• _Исходный текст_:
История одной болезни | страница 23
"…Я поспешил бы придти, если бы не хромал еще немного и не боялся лестниц. Пока что я разрешаю себе бывать только в нижних этажах…" – пишет он своему преданному другу, доброй и заботливой Е. М. Хитрово, которая страстно, но без взаимности любила поэта.
Особенно часто Александр Сергеевич сказывается больным, чтобы не являться на обязательные рауты во дворец, по поводу которых как о пустой трате времени он иронизировал: "…Ходишь по ногам, как по ковру, извиняешься – вот уже и замена разговору…"
Однажды он таким образом не пошел поздравлять наследника престола с совершеннолетием, о чем рассказал в письме Наталье Николаевне: "репортуюсь больным и боюсь царя встретить. Все эти праздники просижу дома. К наследнику являться с поздравлениями и приветствиями не намерен; царствие его впереди; и мне, вероятно, его не видать. Видел я трех царей: первый велел снять с меня картуз и пожурил за меня мою няньку; второй меня не жаловал; третий хоть и упек меня в камер-пажи под старость лет, но променять его на четвертого не желаю; от добра добра не ищут Посмотрим, как-то наш Сашка будет ладить с порфирородным своим тезкой; с моим тезкой я не ладил .."
Письмо это было перехвачено тайной полицией и передано царю. Возмущенный вопиюще-безнравственным поступком Бенкендорфа и Николая I, Александр Сергеевич отбросил всякую осторожность и с помощью тех же писем, которые, как он понимал теперь, прочитываются на самом верху, повел наступательную кампанию за элементарные человеческие права.

• _Содержимое набора данных_:
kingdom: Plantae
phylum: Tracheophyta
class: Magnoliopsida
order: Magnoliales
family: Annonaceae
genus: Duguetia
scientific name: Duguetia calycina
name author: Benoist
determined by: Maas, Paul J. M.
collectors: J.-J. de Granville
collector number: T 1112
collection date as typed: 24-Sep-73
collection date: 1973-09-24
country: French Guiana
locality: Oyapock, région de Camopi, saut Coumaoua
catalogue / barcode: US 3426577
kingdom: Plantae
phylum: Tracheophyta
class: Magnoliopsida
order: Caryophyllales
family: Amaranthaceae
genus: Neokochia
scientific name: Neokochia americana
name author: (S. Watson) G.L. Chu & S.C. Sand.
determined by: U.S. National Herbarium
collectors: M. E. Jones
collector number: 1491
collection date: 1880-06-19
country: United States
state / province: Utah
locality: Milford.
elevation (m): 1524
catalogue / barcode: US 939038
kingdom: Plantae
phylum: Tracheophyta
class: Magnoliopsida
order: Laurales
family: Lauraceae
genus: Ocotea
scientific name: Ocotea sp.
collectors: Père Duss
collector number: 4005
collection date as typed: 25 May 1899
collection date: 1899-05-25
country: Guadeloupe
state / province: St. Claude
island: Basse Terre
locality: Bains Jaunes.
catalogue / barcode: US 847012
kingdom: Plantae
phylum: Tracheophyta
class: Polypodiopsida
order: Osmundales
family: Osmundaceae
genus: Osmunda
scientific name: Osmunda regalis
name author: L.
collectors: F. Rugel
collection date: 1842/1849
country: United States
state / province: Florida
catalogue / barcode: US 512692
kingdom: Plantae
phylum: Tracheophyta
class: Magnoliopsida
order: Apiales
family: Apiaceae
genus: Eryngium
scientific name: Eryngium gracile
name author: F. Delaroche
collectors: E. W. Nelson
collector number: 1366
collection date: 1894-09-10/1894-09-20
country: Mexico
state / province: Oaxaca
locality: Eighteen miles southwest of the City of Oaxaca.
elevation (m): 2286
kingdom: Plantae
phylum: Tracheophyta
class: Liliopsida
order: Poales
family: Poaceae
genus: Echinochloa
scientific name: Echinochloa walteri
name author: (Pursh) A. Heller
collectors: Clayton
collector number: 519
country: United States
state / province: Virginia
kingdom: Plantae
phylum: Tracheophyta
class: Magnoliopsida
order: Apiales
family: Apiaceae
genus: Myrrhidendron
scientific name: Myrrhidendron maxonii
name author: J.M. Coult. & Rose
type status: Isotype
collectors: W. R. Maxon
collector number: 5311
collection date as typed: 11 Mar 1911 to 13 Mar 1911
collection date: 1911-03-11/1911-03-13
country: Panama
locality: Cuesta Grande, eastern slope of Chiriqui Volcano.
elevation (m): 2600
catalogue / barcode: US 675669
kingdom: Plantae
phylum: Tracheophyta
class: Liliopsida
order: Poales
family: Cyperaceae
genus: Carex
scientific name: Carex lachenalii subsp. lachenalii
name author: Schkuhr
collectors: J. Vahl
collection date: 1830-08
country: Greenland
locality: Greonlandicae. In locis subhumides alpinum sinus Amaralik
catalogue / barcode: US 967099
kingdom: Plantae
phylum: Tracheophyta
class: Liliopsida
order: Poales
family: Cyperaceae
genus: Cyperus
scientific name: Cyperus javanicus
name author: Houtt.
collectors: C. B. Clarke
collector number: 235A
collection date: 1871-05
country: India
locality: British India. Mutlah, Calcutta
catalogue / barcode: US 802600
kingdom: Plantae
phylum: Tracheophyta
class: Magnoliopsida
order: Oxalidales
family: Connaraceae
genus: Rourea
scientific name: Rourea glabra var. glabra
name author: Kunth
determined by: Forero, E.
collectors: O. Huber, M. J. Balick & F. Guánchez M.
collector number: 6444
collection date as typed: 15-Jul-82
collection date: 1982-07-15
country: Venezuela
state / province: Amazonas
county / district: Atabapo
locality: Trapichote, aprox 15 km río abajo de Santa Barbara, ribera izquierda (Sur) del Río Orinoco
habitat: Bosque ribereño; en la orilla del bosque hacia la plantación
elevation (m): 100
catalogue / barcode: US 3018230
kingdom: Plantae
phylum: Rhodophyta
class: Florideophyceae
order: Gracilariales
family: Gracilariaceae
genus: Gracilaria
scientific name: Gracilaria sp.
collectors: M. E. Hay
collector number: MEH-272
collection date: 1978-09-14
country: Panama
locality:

• _Задания_:
1: Обновите фрагмент текста о Пушкине от «Письмо это было» до «элементарные человеческие права.», заменив «тайной полицией» на «жандармами».
2: Допишите, что следует дальше в тексте о Пушкине.
Записи взяты из другого источника.

• _Ответы к заданиям_:
1:
Письмо это было перехвачено жандармами и передано царю. Возмущенный вопиюще-безнравственным поступком Бенкендорфа и Николая I, Александр Сергеевич отбросил всякую осторожность и с помощью тех же писем, которые, как он понимал теперь, прочитываются на самом верху, повел наступательную кампанию за элементарные человеческие права.

2:
"Мысль, что кто-нибудь нас с тобой подслушивает, приводит меня в бешенство a la lettre [4]. Без политической свободы жить очень можно; без семейственной неприкосновенности (inviolabilite de la famille) [5] невозможно: каторга не в пример лучше", – высказался он в письме Наталье Николаевне 3 июня 1834 года и тут же указал, кому это замечание адресовано: «Это писано не для тебя; а вот что пишу для тебя». И далее повел спокойный «семейственный» разговор.
Теперь все его письма словно разделены невидимой (а иногда и видимой) чертой: одна часть – для жены другая – для правительства, подсматривающего в замочную скважину:
"На того (Николая I. – Б. Ш.) я перестал сердиться, потому что, toute reflexion faite [6], не он виноват в свинстве, его окружающем. А живя в нужнике, поневоле привыкнешь к –, и вонь его тебе не будет противна, даром что gentleman [7]. Ух, кабы мне удрать на чистый воздух" – это для царя и высшего света.